* Aim of the exercise:
Each record in the material below must be written out again exactly.

* Data for this exercise:
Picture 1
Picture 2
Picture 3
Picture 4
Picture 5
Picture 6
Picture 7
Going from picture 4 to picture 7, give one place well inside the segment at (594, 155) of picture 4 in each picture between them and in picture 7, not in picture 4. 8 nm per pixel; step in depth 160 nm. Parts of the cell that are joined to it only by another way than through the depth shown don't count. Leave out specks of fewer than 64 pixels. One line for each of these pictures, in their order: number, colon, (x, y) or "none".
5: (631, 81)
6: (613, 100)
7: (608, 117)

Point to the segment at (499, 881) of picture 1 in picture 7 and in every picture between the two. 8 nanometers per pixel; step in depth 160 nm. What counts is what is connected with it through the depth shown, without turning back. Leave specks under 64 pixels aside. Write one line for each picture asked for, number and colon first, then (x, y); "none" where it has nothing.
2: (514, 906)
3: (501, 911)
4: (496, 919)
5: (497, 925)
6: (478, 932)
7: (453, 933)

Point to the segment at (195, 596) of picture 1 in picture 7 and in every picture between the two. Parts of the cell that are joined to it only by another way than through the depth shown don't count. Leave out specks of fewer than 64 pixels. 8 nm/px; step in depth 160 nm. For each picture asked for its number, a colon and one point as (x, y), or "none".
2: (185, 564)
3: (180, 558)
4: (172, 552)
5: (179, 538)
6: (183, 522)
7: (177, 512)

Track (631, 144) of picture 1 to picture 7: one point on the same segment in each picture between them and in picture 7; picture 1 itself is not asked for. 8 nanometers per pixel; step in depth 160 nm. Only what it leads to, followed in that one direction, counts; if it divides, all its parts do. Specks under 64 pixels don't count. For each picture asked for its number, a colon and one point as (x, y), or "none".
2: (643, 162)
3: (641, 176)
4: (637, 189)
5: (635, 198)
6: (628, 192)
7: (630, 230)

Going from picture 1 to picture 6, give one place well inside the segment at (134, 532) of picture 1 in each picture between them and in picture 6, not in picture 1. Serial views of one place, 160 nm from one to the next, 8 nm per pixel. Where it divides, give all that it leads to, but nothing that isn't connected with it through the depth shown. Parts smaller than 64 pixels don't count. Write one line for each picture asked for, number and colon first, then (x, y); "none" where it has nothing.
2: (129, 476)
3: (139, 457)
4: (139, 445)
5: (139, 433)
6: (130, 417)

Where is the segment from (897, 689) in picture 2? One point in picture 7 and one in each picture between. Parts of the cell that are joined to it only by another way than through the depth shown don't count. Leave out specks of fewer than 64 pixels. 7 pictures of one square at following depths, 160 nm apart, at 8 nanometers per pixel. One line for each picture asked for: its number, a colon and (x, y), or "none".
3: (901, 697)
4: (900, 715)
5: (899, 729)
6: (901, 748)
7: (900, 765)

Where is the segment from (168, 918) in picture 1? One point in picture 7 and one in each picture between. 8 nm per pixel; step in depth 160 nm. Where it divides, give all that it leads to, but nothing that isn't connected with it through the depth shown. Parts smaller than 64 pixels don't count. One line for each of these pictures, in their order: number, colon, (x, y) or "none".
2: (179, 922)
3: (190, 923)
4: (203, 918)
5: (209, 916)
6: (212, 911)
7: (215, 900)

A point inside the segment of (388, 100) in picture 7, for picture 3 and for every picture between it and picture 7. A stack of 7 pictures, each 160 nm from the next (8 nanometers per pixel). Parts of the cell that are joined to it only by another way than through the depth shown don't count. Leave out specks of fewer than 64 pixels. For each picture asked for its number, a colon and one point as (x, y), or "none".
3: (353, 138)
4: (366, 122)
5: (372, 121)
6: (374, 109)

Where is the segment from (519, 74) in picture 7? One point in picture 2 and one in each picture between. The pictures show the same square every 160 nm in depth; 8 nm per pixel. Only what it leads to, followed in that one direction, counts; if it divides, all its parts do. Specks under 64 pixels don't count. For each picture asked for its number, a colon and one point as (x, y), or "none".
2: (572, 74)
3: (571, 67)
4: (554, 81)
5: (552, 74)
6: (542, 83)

* Output for this task:
Picture 1
Picture 2
Picture 3
Picture 4
Picture 5
Picture 6
Picture 7
Going from picture 4 to picture 7, give one place well inside the segment at (594, 155) of picture 4 in each picture between them and in picture 7, not in picture 4. 8 nm per pixel; step in depth 160 nm. Parts of the cell that are joined to it only by another way than through the depth shown don't count. Leave out specks of fewer than 64 pixels. One line for each of these pictures, in their order: number, colon, (x, y) or "none".
5: (631, 81)
6: (613, 100)
7: (608, 117)

Point to the segment at (499, 881) of picture 1 in picture 7 and in every picture between the two. 8 nanometers per pixel; step in depth 160 nm. What counts is what is connected with it through the depth shown, without turning back. Leave specks under 64 pixels aside. Write one line for each picture asked for, number and colon first, then (x, y); "none" where it has nothing.
2: (514, 906)
3: (501, 911)
4: (496, 919)
5: (497, 925)
6: (478, 932)
7: (453, 933)

Point to the segment at (195, 596) of picture 1 in picture 7 and in every picture between the two. Parts of the cell that are joined to it only by another way than through the depth shown don't count. Leave out specks of fewer than 64 pixels. 8 nm/px; step in depth 160 nm. For each picture asked for its number, a colon and one point as (x, y), or "none".
2: (185, 564)
3: (180, 558)
4: (172, 552)
5: (179, 538)
6: (183, 522)
7: (177, 512)

Track (631, 144) of picture 1 to picture 7: one point on the same segment in each picture between them and in picture 7; picture 1 itself is not asked for. 8 nanometers per pixel; step in depth 160 nm. Only what it leads to, followed in that one direction, counts; if it divides, all its parts do. Specks under 64 pixels don't count. For each picture asked for its number, a colon and one point as (x, y), or "none".
2: (643, 162)
3: (641, 176)
4: (637, 189)
5: (635, 198)
6: (628, 192)
7: (630, 230)

Going from picture 1 to picture 6, give one place well inside the segment at (134, 532) of picture 1 in each picture between them and in picture 6, not in picture 1. Serial views of one place, 160 nm from one to the next, 8 nm per pixel. Where it divides, give all that it leads to, but nothing that isn't connected with it through the depth shown. Parts smaller than 64 pixels don't count. Write one line for each picture asked for, number and colon first, then (x, y); "none" where it has nothing.
2: (129, 476)
3: (139, 457)
4: (139, 445)
5: (139, 433)
6: (130, 417)

Where is the segment from (897, 689) in picture 2? One point in picture 7 and one in each picture between. Parts of the cell that are joined to it only by another way than through the depth shown don't count. Leave out specks of fewer than 64 pixels. 7 pictures of one square at following depths, 160 nm apart, at 8 nanometers per pixel. One line for each picture asked for: its number, a colon and (x, y), or "none".
3: (901, 697)
4: (900, 715)
5: (899, 729)
6: (901, 748)
7: (900, 765)

Where is the segment from (168, 918) in picture 1? One point in picture 7 and one in each picture between. 8 nm per pixel; step in depth 160 nm. Where it divides, give all that it leads to, but nothing that isn't connected with it through the depth shown. Parts smaller than 64 pixels don't count. One line for each of these pictures, in their order: number, colon, (x, y) or "none".
2: (179, 922)
3: (190, 923)
4: (203, 918)
5: (209, 916)
6: (212, 911)
7: (215, 900)

A point inside the segment of (388, 100) in picture 7, for picture 3 and for every picture between it and picture 7. A stack of 7 pictures, each 160 nm from the next (8 nanometers per pixel). Parts of the cell that are joined to it only by another way than through the depth shown don't count. Leave out specks of fewer than 64 pixels. For each picture asked for its number, a colon and one point as (x, y), or "none".
3: (353, 138)
4: (366, 122)
5: (372, 121)
6: (374, 109)

Where is the segment from (519, 74) in picture 7? One point in picture 2 and one in each picture between. The pictures show the same square every 160 nm in depth; 8 nm per pixel. Only what it leads to, followed in that one direction, counts; if it divides, all its parts do. Specks under 64 pixels don't count. For each picture asked for its number, a colon and one point as (x, y), or "none".
2: (572, 74)
3: (571, 67)
4: (554, 81)
5: (552, 74)
6: (542, 83)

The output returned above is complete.